▸ **Records shown**:

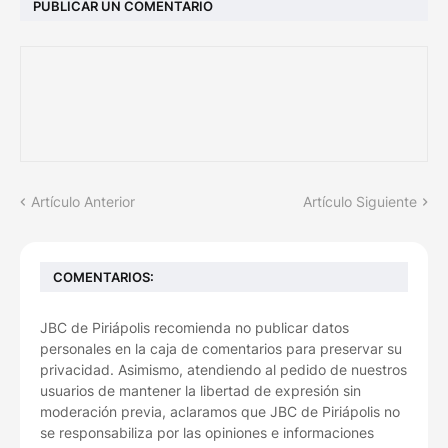
PUBLICAR UN COMENTARIO
Artículo Anterior
Artículo Siguiente
COMENTARIOS:
JBC de Piriápolis recomienda no publicar datos
personales en la caja de comentarios para preservar su
privacidad. Asimismo, atendiendo al pedido de nuestros
usuarios de mantener la libertad de expresión sin
moderación previa, aclaramos que JBC de Piriápolis no
se responsabiliza por las opiniones e informaciones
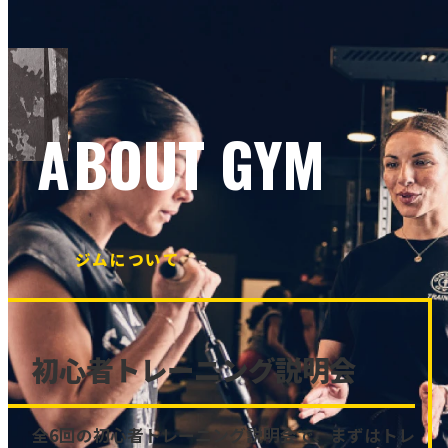
ABOUT GYM
ジムについて
初心者トレーニング説明会
全6回の初心者トレーニング説明会で、まずはトレ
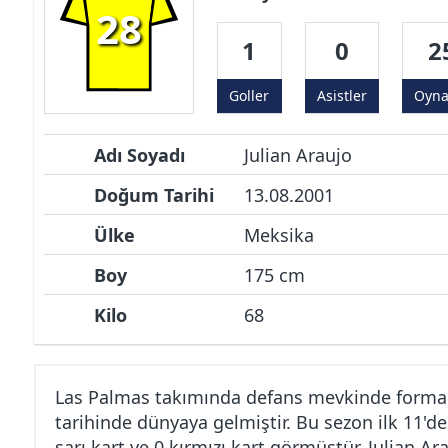
28
1
0
2
Goller
Asistler
Oyn
Adı Soyadı
Julian Araujo
Doğum Tarihi
13.08.2001
Ülke
Meksika
Boy
175 cm
Kilo
68
Las Palmas takımında defans mevkinde forma g
tarihinde dünyaya gelmiştir. Bu sezon ilk 11'de
sarı kart ve 0 kırmızı kart görmüştür. Julian Ar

▸ **Description of the task**: Extract each line of the data above that contains the string "Julian".

▸ **Output for this exercise**:
Julian Araujo
sarı kart ve 0 kırmızı kart görmüştür. Julian Ar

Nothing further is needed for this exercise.